No sé que pasó inmediatamente después. No recuerdo médicos ni ambulancias, pero seguramente los hubo. El universo que me rodeaba desapareció y sólo dos voces retumbaban en mi cabeza: Miss Simpatía y Tarado. De los días sucesivos tengo únicamente recuerdos aislados: mis manos esposadas, una abogada de la Defensoría de Pobres y Ausentes, un compañero diciéndole a un juez que el Turco era el único que se esforzaba en integrarme al grupo, policías uniformados, largas esperas en los pasillos de los tribunales…

Varios años pasaron ya desde aquél día en que ataqué al Turco. Ahora mis días son tranquilos. Aún no me explico por qué no dejé de trabajar en el almacén unos días antes de que mi furia estallara. Pero creo que este planteo es inútil porque (ya he dicho esto antes) es imposible cambiar lo que pasó. Lo único que quedó vivo de ese pasado es la presencia del Turco, cuyas visitas, siempre nocturnas y cada vez más frecuentes, temo que me hagan enloquecer antes de que termine mi condena.
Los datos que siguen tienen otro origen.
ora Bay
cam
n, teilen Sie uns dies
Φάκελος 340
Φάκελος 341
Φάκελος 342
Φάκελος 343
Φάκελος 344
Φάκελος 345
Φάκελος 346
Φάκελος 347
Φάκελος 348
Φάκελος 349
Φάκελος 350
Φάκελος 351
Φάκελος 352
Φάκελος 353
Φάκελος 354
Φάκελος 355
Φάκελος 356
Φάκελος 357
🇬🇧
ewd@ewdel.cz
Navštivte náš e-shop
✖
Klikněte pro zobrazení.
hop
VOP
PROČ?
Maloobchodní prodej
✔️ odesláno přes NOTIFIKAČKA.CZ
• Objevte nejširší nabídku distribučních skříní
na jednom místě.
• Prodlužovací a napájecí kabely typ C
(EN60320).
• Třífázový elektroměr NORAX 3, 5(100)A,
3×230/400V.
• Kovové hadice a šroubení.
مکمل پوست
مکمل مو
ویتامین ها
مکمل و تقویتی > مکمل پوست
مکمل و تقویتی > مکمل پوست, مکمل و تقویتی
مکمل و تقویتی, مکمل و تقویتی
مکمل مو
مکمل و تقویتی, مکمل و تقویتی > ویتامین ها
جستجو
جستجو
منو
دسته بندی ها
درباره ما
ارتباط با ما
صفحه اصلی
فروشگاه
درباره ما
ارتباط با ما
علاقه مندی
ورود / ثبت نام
Aunque últimamente pienso que ese temor es infundado. No falta mucho para mi liberación. Ya casi termina el invierno y unos días antes de que comience el verano estaré viviendo fuera de esta cárcel. Entonces seré yo quien lo visite. Voy a esperar un día soleado y voy a ir a su encuentro muy temprano por la tarde, cuando todas las personas están encerradas en sus casas. Cuando me encuentre frente a él, no sé qué voy a decir ni cómo me comportaré, pero tengo decidido no reprimir mis sentimientos y ser absolutamente sincero. Estoy convencido de que él sabrá apreciar mi espontaneidad y mi sinceridad. También tengo decidido dejar flores sobre la piedra que reza su nombre y la fecha en que lo agredí. Tal vez con eso ya no me moleste más.